Your instructions: Show all lines from the records below in which the string "tram" is present.

Given entries:
--- --- ---

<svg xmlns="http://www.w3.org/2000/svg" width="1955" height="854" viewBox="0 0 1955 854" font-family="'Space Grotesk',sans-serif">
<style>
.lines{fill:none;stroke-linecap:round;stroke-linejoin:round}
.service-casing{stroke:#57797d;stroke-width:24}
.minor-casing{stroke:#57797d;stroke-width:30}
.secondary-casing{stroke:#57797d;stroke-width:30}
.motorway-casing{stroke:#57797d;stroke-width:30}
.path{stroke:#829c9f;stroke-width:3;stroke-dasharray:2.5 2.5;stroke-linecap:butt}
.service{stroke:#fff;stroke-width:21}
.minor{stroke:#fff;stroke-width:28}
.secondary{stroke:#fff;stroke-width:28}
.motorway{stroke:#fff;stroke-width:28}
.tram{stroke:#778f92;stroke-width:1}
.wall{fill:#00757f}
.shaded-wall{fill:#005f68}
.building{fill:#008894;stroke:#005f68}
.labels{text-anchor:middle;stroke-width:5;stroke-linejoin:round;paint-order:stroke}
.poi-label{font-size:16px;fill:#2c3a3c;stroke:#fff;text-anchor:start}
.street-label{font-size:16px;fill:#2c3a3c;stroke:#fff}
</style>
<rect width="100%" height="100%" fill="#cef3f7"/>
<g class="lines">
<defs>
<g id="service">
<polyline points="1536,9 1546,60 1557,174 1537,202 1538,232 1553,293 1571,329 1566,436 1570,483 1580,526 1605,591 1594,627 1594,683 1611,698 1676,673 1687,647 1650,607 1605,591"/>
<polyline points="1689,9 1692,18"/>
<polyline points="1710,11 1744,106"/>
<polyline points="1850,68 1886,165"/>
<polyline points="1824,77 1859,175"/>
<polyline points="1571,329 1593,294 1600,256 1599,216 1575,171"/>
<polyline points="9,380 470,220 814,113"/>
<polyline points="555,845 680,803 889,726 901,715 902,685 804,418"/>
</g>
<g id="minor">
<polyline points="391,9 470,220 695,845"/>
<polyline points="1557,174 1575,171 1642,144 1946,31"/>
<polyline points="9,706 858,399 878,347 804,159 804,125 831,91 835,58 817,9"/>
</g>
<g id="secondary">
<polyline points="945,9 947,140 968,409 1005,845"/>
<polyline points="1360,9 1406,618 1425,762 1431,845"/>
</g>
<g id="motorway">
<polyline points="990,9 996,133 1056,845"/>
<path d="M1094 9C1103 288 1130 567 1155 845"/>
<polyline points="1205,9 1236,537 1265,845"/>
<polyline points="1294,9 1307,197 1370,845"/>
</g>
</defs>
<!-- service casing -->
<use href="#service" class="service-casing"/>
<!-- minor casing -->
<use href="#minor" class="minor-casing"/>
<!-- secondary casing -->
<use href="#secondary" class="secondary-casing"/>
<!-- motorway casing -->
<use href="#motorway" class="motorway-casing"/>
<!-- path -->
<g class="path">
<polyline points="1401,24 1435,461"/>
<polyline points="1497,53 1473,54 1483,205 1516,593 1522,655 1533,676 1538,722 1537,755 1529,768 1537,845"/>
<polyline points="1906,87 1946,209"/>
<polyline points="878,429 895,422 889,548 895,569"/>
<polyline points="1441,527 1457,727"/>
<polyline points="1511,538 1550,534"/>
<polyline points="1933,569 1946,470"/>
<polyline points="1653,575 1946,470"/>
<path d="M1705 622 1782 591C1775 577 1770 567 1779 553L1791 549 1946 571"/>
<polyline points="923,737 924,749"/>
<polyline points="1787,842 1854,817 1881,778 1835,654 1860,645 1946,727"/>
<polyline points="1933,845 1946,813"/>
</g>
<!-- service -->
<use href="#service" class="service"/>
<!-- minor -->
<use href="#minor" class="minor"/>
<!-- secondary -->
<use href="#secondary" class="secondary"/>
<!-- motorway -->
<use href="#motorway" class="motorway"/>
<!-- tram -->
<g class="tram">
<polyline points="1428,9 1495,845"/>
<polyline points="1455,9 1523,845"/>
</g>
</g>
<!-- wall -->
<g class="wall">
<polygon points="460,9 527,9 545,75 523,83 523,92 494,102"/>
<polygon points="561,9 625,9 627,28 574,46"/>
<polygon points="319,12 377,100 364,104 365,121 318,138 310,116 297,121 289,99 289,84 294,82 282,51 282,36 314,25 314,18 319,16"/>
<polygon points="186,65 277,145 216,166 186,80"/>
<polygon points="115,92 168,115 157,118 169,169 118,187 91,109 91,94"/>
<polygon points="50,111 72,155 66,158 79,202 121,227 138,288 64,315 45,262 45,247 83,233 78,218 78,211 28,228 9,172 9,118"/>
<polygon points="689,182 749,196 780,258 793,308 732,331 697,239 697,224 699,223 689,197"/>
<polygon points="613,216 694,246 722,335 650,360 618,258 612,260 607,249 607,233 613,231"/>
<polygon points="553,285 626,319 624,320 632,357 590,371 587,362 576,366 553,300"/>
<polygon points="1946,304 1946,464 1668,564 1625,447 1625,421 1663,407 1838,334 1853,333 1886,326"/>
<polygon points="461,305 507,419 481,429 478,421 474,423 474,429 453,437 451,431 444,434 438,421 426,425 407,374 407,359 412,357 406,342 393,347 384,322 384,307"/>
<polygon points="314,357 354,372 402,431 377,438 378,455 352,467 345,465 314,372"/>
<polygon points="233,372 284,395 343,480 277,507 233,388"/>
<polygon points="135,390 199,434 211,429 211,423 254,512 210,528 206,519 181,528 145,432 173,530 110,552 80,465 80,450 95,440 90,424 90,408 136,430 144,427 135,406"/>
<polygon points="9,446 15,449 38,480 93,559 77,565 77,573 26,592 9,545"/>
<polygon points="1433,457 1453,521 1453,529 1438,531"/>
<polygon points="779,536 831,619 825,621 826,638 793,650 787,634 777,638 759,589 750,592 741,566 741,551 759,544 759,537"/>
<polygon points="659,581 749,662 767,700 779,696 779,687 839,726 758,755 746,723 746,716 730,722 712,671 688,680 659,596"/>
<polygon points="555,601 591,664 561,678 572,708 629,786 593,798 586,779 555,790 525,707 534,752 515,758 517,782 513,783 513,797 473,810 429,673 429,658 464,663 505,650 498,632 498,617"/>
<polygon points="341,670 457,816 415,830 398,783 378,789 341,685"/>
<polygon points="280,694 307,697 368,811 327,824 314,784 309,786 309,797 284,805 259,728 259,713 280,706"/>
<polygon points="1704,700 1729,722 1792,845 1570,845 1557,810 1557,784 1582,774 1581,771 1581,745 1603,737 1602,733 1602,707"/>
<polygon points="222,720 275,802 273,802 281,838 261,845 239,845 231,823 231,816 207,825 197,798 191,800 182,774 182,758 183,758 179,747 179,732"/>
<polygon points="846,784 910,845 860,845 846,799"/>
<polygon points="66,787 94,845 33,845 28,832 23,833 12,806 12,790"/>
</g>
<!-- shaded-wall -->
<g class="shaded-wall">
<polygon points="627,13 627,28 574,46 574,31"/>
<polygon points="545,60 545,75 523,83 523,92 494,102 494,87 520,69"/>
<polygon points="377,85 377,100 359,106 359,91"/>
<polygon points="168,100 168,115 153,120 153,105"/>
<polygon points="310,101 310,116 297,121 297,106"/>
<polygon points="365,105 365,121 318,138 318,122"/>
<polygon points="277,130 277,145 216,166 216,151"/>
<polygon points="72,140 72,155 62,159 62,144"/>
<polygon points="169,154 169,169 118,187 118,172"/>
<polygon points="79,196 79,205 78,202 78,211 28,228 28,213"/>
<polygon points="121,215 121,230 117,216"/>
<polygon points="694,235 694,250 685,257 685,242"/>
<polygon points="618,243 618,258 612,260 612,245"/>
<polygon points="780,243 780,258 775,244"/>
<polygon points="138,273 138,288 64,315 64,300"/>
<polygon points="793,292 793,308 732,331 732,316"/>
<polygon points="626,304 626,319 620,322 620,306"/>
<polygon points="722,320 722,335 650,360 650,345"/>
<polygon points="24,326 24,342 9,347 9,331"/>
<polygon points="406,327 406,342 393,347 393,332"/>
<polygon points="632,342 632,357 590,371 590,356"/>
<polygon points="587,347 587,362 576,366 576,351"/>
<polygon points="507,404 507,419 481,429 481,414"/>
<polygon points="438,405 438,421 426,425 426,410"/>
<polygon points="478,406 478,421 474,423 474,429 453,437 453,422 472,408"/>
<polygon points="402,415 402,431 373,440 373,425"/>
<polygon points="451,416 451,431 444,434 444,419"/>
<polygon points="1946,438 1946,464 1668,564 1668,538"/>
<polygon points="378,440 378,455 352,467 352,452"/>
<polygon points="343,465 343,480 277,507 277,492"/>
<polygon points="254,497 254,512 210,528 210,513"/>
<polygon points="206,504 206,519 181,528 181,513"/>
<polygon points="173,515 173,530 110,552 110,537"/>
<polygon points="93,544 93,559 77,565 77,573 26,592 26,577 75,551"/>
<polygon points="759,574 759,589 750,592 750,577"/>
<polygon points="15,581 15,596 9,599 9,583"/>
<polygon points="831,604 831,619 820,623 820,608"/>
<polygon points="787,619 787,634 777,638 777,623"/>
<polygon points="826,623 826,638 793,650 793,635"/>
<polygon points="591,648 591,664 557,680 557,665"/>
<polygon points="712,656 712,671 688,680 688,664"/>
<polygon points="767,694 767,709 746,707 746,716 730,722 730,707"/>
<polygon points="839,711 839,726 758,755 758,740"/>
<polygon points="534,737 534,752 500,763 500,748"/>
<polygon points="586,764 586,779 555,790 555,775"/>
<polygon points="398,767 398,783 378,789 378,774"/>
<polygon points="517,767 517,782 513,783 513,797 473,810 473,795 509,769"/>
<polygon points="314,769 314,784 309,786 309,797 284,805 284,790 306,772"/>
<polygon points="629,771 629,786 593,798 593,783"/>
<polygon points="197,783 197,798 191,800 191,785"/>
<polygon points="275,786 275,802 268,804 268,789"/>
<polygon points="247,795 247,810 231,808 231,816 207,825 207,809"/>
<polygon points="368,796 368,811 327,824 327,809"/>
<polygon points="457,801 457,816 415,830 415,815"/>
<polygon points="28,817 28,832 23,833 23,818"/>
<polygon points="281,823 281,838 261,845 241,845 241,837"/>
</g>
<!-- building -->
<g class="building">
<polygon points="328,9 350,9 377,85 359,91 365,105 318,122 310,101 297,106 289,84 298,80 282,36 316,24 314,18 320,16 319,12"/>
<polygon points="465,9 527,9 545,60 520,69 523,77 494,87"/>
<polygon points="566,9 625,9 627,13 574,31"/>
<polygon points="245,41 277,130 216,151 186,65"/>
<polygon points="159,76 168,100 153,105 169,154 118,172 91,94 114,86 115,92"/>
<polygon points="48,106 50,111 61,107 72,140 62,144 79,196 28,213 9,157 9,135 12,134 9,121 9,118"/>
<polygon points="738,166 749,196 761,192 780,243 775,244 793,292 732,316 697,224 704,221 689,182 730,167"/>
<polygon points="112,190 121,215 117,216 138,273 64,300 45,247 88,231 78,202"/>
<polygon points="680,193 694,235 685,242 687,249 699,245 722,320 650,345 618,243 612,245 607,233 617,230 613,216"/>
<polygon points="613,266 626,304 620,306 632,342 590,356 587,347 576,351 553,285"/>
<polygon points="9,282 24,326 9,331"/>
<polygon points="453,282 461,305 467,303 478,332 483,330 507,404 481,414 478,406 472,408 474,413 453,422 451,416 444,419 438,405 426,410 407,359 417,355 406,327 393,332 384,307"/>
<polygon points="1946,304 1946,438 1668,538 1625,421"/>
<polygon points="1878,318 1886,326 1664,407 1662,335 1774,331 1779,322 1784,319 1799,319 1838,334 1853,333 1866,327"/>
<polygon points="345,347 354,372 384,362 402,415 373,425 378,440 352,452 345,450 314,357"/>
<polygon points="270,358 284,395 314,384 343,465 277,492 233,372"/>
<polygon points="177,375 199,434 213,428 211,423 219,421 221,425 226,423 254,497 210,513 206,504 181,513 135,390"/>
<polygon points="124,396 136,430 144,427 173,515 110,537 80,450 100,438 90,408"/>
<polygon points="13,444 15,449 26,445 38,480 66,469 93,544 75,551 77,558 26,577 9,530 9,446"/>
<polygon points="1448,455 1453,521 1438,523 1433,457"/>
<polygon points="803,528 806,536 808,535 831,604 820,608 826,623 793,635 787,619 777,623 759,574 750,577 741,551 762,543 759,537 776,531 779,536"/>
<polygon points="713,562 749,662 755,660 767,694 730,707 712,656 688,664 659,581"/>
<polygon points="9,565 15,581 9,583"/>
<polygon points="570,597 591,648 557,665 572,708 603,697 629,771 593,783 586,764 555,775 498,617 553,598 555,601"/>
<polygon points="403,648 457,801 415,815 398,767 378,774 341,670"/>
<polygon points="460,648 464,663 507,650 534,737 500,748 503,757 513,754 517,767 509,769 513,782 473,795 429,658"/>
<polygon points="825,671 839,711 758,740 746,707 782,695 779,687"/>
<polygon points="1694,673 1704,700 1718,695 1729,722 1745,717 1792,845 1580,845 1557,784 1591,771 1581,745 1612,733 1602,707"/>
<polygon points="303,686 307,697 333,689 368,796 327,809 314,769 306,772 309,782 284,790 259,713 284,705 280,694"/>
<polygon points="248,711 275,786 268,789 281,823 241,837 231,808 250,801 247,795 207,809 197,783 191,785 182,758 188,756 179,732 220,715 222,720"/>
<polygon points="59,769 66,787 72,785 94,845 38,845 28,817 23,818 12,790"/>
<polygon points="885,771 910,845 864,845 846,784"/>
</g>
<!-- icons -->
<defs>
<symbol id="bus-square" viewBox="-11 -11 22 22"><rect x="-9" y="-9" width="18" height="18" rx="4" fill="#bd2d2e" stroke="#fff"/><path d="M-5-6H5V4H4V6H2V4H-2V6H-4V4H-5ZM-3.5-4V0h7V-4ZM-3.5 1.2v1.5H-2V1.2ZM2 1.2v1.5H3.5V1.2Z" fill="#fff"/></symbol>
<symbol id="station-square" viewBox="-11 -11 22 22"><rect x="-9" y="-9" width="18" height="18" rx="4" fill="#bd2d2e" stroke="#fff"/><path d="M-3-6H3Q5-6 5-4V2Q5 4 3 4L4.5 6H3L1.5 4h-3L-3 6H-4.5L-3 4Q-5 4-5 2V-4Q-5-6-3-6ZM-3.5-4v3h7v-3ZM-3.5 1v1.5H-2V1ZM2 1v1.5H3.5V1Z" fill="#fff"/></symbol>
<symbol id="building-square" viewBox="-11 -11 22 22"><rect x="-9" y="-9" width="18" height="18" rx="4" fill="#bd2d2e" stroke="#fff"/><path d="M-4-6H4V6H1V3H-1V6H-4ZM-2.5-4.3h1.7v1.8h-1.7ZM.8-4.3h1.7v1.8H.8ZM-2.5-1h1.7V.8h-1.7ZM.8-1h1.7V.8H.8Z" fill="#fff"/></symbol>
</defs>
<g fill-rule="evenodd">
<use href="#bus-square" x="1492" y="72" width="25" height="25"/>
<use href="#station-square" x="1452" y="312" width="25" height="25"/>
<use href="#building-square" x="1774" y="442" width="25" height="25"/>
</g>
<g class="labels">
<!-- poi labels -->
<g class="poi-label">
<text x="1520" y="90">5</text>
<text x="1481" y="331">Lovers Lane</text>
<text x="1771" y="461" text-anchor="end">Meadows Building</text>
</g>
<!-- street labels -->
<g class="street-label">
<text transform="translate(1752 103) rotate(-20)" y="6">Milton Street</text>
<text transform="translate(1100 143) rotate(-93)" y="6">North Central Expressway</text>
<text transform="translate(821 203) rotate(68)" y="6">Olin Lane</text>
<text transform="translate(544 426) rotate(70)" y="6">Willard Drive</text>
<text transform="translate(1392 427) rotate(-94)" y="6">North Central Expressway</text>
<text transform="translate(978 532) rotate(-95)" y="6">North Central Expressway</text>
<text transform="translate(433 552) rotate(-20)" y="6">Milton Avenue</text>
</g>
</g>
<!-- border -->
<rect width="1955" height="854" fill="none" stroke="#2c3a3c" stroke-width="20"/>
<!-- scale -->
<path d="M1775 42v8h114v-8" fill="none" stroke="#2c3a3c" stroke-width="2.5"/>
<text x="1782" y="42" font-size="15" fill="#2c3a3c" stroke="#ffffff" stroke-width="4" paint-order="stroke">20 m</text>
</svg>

--- --- ---

Answer section:
.tram{stroke:#778f92;stroke-width:1}
<!-- tram -->
<g class="tram">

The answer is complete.